The charity, Kinship, warn people who take in relatives' children to keep them out of the care system, fear having to give them up as living costs soar. In England and Wales, most kinship carers get less financial support than foster carers and some have warned they are now struggling, says the charity.

The second survey of kinship families’ financial circumstances in England and Wales shows that the situation for kinship families is getting worse. As the cost of living continues to soar, the charity is urging urgent action to prevent many more families from being plunged into poverty. The survey found that:

  • 44% of kinship carers could not pay all their household bills.
  • 26% could not afford food for their families.
  • 35% could not afford clothes for their children.
  • 18% could not keep up with rent or mortgage payments.
  • 33% of carers were concerned that their financial situations might eventually prevent them from being able to continue to care for their children.

Dr Lucy Peake, Chief Executive of Kinship said “It’s deeply shocking that kinship carers are doing their very best to keep children with the people who love them but can’t afford to buy them daily essentials like food and clothes as they are left to manage with no financial support.

Pushed into poverty, the financial strain means many kinship families are worried they may have to give up the care of the children. This would be a massive tragedy that is entirely preventable.

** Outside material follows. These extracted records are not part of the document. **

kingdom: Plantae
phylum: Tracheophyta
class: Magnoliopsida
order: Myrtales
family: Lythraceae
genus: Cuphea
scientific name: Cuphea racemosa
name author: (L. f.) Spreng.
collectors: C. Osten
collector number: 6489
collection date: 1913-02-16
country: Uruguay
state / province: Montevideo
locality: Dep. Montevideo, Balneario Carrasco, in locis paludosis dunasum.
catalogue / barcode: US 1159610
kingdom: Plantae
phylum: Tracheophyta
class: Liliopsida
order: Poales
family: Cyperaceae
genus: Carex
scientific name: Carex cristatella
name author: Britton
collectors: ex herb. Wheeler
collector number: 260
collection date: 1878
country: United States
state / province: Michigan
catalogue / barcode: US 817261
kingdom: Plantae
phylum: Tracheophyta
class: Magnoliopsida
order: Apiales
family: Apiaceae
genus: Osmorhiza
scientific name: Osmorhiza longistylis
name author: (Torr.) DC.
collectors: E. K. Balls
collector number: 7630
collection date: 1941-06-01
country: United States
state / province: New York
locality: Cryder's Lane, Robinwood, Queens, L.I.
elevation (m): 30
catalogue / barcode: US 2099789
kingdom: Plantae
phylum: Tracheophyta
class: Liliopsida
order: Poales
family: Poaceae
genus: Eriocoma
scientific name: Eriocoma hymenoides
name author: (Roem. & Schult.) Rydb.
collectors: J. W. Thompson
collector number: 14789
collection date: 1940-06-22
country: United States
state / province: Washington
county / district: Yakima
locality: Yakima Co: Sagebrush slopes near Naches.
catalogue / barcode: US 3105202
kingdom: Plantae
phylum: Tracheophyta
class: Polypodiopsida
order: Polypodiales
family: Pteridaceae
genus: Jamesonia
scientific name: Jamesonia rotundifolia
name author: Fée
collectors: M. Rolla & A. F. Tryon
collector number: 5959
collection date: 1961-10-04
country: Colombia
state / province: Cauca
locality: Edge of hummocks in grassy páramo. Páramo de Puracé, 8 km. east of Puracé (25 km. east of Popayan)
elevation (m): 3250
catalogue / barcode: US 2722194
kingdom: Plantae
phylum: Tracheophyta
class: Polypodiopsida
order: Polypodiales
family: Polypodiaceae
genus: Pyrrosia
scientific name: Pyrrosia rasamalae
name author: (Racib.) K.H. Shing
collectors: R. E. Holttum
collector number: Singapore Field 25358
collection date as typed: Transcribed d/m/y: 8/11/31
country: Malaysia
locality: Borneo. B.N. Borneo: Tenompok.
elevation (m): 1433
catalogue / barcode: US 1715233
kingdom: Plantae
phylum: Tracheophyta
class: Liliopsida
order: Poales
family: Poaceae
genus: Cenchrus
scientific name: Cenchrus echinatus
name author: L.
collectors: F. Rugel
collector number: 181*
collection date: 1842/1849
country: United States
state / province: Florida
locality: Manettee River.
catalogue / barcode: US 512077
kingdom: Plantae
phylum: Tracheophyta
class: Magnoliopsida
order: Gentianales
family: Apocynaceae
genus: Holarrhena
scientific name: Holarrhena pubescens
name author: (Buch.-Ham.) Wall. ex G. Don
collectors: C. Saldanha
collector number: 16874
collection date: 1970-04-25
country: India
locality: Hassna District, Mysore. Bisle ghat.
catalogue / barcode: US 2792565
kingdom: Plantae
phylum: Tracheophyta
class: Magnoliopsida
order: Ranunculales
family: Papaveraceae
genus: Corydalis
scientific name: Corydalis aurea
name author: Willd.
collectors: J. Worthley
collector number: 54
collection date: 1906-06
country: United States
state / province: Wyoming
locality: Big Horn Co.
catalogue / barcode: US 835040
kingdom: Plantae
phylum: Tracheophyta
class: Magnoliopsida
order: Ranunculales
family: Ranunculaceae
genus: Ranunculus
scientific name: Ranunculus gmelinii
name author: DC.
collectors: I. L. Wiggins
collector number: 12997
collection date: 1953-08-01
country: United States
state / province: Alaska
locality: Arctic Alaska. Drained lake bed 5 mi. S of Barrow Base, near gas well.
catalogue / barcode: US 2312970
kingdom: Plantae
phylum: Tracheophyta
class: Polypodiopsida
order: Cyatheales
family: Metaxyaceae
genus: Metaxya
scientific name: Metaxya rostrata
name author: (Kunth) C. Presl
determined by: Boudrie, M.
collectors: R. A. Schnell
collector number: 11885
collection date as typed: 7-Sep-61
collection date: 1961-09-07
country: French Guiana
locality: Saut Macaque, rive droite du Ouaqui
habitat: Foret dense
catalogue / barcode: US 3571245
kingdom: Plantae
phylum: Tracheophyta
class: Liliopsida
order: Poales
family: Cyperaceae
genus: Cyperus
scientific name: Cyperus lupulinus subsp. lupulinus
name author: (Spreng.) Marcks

We know it’s best for children to stay within their own families where they are loved, safe and secure rather than go into the care system but raising a child costs money. It’s only right that kinship carers receive the same non-means tested financial support as foster carers.

The Government must act with urgency and implement the recommendations made by the Independent Review of Children’s Social Care and provide kinship carers and their children with the financial support they clearly so desperately need.”

Kinship wants family members who care for relatives' children to receive a universal, standard, non-means-tested allowance in line with the minimum amounts paid to foster carers in England and Wales, which vary from £137 to £240 a week, according to location and the children's age.